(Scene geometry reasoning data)
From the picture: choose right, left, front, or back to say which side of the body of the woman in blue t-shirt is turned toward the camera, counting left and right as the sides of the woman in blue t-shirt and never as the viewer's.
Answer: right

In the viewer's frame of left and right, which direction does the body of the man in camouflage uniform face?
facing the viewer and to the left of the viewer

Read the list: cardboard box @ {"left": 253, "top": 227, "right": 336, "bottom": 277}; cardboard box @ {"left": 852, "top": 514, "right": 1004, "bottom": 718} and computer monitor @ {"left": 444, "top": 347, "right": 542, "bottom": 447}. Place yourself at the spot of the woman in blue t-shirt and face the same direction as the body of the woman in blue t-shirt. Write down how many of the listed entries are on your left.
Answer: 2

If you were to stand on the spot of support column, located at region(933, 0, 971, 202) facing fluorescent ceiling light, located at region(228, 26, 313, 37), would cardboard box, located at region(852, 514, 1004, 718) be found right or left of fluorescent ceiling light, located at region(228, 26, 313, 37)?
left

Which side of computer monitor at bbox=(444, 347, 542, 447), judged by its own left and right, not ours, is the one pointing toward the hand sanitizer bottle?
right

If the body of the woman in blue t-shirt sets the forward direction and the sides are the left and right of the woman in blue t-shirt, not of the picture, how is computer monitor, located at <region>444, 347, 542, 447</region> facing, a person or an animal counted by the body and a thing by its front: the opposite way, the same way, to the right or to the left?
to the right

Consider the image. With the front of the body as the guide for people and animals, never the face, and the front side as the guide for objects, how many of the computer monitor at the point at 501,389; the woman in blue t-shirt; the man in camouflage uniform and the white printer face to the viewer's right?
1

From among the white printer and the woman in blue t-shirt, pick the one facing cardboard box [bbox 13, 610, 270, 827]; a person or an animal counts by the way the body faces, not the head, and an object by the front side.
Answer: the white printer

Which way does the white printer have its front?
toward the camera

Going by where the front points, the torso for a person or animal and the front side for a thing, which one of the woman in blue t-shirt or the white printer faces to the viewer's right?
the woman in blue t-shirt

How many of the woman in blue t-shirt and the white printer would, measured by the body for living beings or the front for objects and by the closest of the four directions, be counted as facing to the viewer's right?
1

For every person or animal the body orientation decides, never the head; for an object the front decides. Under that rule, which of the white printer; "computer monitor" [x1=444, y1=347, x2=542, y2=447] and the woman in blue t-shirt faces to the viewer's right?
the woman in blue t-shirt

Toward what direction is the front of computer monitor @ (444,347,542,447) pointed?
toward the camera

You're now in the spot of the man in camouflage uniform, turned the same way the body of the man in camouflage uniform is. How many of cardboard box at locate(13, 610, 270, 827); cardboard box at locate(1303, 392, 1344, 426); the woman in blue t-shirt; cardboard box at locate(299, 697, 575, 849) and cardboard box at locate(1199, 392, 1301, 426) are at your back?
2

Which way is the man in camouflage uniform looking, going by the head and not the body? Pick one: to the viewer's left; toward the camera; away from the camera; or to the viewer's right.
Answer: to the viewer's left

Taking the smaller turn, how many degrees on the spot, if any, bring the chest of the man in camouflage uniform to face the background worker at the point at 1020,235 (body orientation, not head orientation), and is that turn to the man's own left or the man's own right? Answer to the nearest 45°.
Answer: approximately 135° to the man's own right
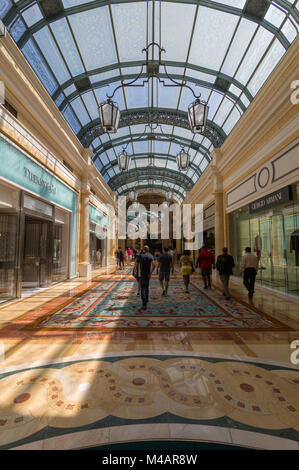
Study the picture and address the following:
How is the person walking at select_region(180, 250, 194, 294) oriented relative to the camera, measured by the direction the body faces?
away from the camera

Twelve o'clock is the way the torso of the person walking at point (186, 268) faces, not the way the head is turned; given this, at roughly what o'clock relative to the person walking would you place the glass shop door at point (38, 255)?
The glass shop door is roughly at 9 o'clock from the person walking.

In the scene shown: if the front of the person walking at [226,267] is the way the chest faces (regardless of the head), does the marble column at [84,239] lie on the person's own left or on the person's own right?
on the person's own left

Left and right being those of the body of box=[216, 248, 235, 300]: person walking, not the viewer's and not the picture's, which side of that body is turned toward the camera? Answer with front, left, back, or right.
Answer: back
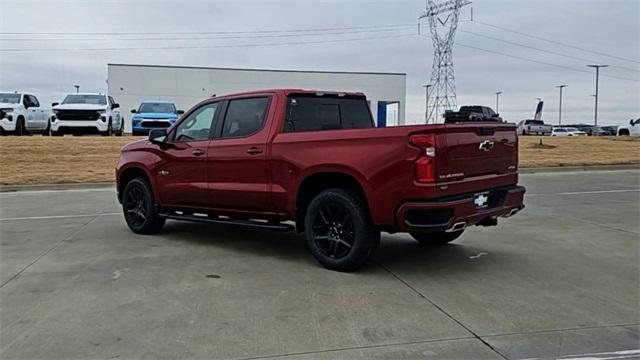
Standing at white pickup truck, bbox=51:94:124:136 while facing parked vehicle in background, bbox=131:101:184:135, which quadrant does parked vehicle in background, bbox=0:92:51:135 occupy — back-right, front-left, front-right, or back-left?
back-left

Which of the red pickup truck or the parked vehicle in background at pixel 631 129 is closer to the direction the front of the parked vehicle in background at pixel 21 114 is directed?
the red pickup truck

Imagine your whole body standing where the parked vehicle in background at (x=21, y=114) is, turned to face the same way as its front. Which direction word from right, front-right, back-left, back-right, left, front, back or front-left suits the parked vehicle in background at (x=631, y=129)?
back-left

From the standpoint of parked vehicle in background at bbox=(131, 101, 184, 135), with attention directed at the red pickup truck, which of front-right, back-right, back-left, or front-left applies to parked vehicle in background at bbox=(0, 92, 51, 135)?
back-right

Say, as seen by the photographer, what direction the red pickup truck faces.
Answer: facing away from the viewer and to the left of the viewer

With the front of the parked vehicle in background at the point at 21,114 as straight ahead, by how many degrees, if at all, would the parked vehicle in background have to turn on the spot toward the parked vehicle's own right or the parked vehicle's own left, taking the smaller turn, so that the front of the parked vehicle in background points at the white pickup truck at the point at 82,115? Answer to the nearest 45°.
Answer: approximately 90° to the parked vehicle's own left

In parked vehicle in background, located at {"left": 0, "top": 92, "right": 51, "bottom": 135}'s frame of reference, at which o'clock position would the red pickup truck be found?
The red pickup truck is roughly at 10 o'clock from the parked vehicle in background.

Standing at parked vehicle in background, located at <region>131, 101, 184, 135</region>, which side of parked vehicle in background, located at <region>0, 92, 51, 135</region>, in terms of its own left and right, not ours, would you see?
left

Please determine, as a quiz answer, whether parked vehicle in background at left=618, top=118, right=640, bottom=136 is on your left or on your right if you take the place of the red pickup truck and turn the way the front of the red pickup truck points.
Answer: on your right

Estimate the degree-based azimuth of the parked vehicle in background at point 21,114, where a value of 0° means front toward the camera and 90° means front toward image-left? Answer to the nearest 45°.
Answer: approximately 45°
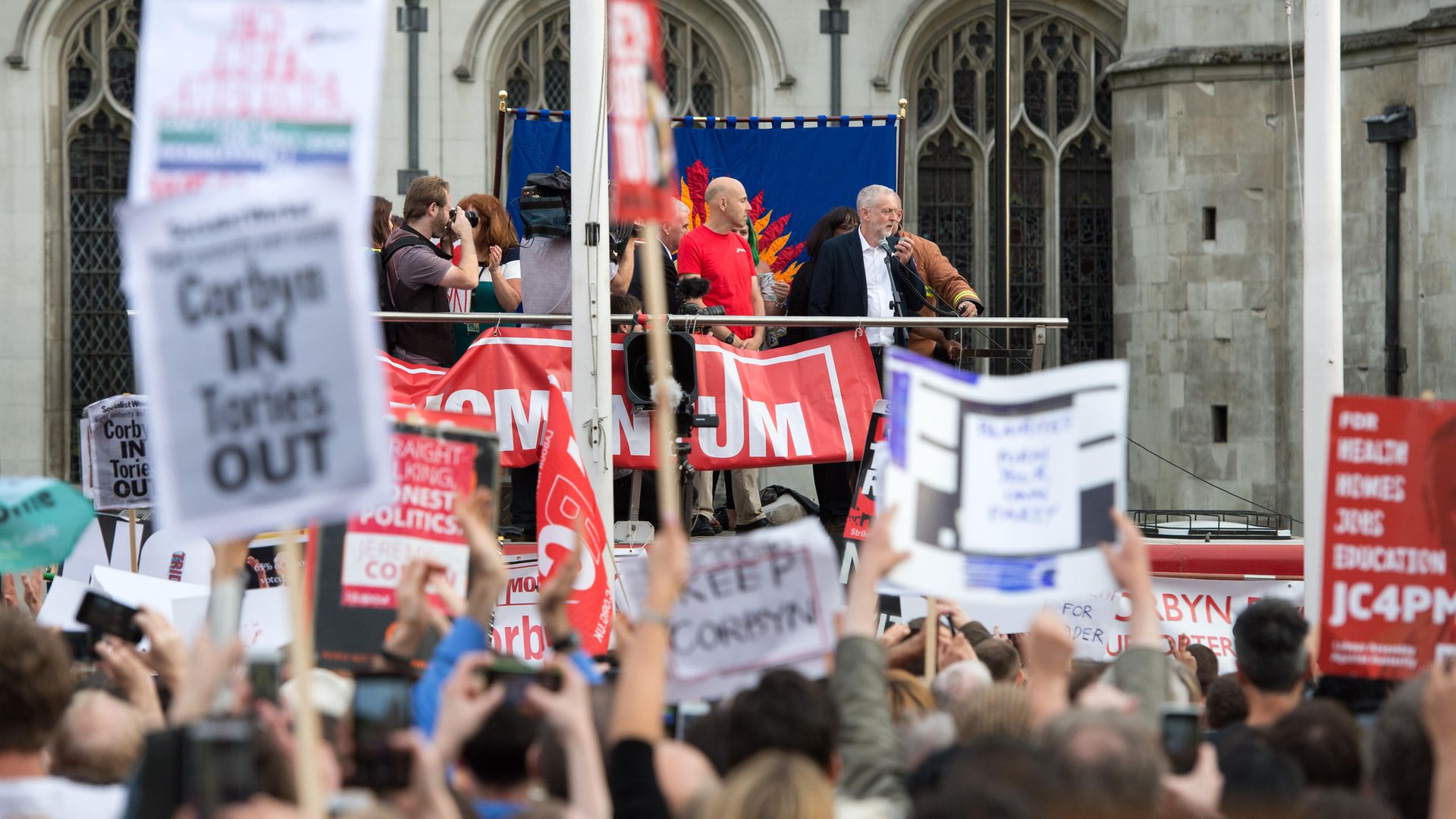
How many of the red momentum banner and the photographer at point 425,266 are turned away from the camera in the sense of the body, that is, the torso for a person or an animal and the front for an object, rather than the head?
0

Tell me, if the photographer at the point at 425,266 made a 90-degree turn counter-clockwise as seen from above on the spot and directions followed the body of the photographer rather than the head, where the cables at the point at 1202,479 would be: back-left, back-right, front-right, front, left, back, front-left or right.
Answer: front-right

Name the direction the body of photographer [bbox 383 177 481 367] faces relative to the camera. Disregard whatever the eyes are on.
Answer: to the viewer's right

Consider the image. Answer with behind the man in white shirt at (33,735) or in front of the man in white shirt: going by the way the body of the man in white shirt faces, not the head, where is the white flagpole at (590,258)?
in front

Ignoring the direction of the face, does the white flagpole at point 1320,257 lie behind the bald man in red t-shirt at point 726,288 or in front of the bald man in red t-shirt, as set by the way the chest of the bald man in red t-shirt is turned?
in front

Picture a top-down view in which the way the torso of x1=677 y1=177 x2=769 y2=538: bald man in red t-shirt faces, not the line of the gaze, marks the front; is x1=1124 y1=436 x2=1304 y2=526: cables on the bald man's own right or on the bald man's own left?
on the bald man's own left

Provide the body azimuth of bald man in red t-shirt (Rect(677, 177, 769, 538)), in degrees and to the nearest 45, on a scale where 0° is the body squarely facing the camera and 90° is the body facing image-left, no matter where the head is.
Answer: approximately 315°
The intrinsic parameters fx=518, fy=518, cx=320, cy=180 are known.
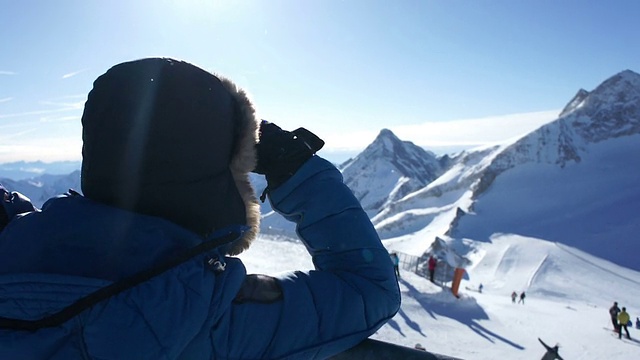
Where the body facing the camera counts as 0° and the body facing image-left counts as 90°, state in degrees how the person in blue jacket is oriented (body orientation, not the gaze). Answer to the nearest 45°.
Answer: approximately 225°

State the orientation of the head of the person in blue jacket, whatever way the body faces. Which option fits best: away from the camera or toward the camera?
away from the camera
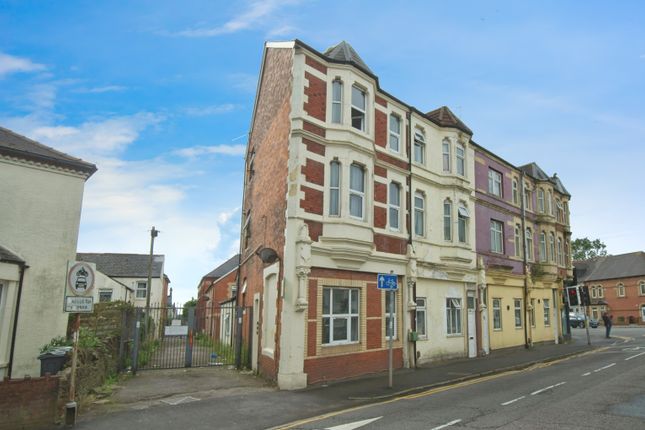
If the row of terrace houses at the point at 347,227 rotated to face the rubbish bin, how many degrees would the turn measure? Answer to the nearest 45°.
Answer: approximately 90° to its right

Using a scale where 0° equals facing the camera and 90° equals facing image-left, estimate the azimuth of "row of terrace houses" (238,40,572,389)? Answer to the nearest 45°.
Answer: approximately 315°

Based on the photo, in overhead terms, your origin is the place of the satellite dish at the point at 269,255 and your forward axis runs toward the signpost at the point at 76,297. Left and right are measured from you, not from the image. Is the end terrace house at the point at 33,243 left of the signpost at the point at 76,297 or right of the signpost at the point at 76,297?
right

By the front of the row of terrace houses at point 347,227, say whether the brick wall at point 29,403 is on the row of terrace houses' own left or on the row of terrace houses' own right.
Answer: on the row of terrace houses' own right
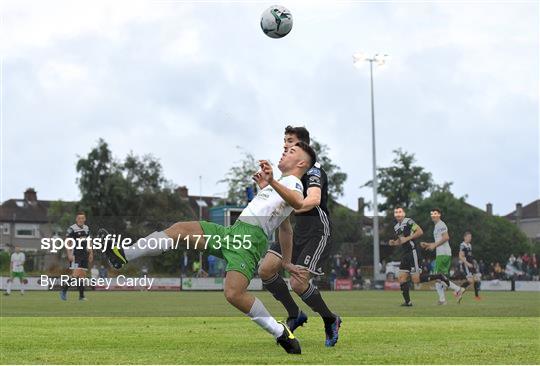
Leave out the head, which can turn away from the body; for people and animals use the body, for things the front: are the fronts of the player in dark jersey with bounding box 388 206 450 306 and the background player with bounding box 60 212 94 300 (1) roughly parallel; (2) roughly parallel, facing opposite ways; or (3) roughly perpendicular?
roughly perpendicular

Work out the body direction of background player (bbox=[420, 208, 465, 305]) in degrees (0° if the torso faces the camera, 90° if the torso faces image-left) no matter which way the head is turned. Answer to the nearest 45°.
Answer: approximately 90°

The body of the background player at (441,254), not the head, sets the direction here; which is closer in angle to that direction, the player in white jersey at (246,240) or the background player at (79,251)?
the background player

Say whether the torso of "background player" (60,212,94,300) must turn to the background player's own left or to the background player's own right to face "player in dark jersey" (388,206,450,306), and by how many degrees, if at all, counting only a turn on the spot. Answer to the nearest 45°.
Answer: approximately 45° to the background player's own left

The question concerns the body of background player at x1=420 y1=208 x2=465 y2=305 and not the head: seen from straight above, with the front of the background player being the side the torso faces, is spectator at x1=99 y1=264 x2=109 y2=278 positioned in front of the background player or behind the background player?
in front

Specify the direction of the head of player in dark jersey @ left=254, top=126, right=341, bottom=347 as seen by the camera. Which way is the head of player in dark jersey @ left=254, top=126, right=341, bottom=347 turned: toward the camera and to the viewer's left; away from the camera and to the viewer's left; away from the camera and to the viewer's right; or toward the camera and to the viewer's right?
toward the camera and to the viewer's left

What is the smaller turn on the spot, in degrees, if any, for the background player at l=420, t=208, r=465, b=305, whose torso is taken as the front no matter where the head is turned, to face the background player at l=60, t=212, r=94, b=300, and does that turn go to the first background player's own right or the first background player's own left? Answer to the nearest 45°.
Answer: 0° — they already face them

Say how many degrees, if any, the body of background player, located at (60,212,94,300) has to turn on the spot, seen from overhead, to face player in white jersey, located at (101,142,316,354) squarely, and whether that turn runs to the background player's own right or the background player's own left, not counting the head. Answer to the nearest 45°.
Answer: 0° — they already face them

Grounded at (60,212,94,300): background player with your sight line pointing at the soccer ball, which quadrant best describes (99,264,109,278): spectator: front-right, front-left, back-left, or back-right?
back-left

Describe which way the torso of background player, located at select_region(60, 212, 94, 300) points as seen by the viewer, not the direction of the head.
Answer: toward the camera

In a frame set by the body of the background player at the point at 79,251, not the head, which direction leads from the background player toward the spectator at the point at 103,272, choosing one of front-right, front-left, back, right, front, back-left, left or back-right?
back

Goal of the exercise »
Retype the lines of the records word for word, beginning with the line that contains "Taking the smaller turn, how" and continuing through the line that contains "Answer: approximately 135°".

Response to the task »
Taking the smaller turn, how many degrees on the spot, if any, bring the chest of the man in camouflage uniform to face the background worker at the point at 1020,235 (body orientation, not head orientation), and is that turn to the man's own left or the man's own right? Answer to the nearest 45°.
Answer: approximately 135° to the man's own right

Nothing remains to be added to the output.